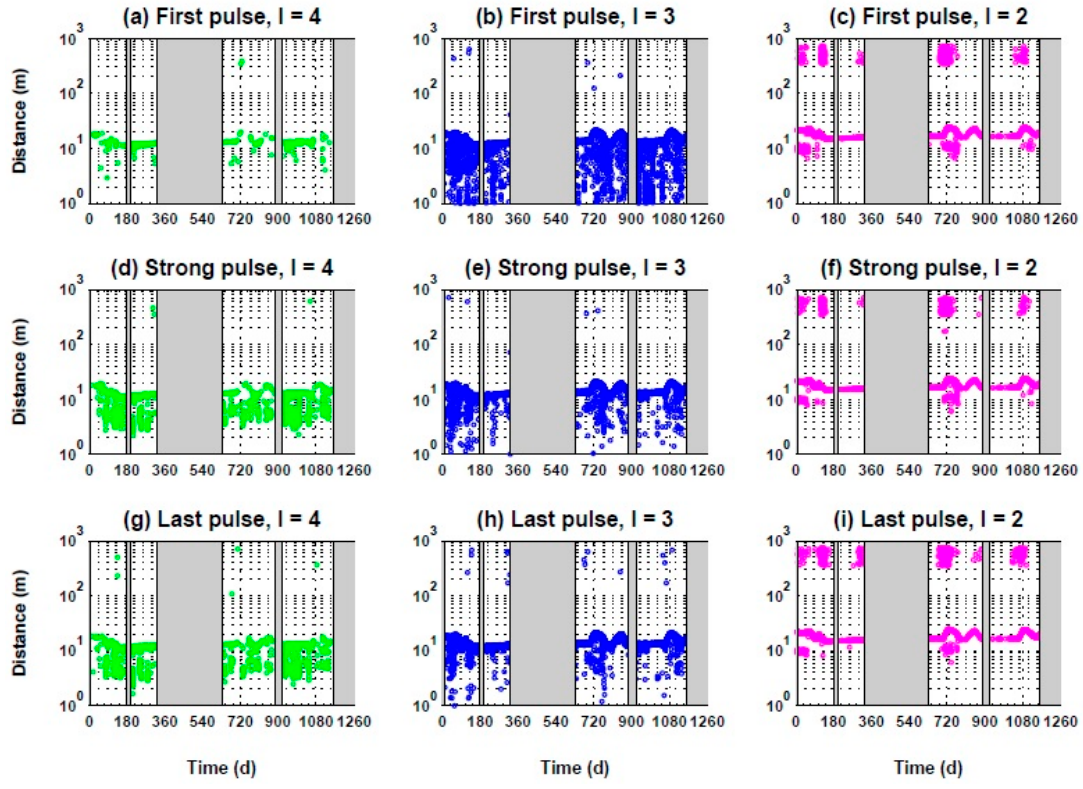
Figure 7. ( a – i ) Raw distance data measured by the test Lidar during the field experiment at the Valsequillo reservoir (same legend as Figure 6)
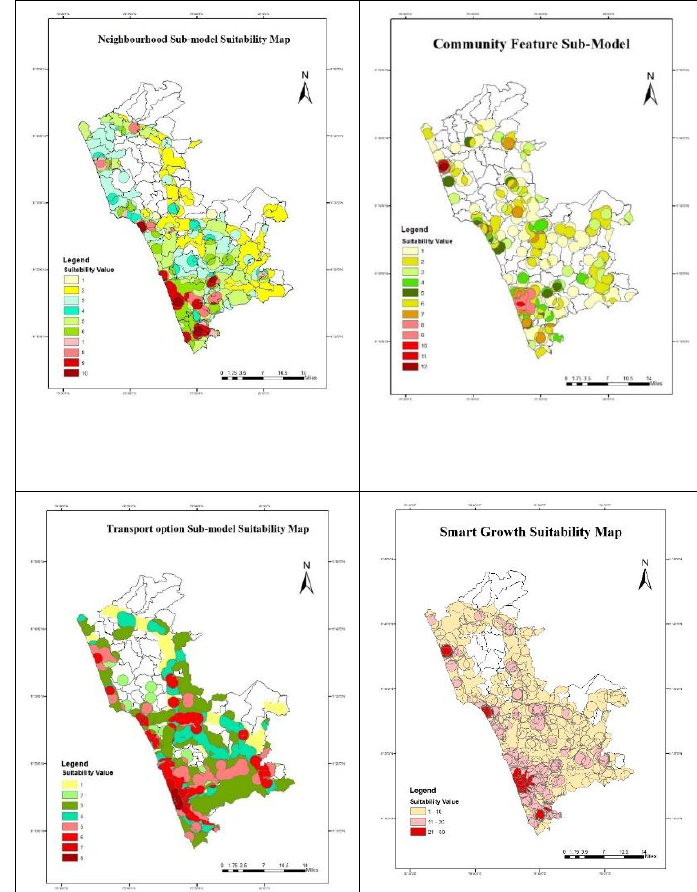
Figure 6. (a) Neighbourhood features Suitability map of KUA, (b) Community forms Suitability map of KUA, (c) Transport options Suitability map of KUA, and (d) Smart growth suitability map of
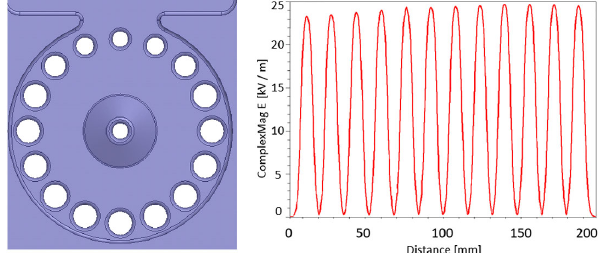
FIG. 2. Input coupling cell (left) and electric field profile in the structure (right). Note the variation in the coupling hole radii.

================

- DIRECTIONS
Return all lines from the data that include the string "Figure".

- THE COMPLETED TASK
Figure 7. ( a – i ) Raw distance data measured by the test Lidar during the field experiment at the Valsequillo reservoir (same legend as Figure 6)
Figure 6. (a) Neighbourhood features Suitability map of KUA, (b) Community forms Suitability map of KUA, (c) Transport options Suitability map of KUA, and (d) Smart growth suitability map of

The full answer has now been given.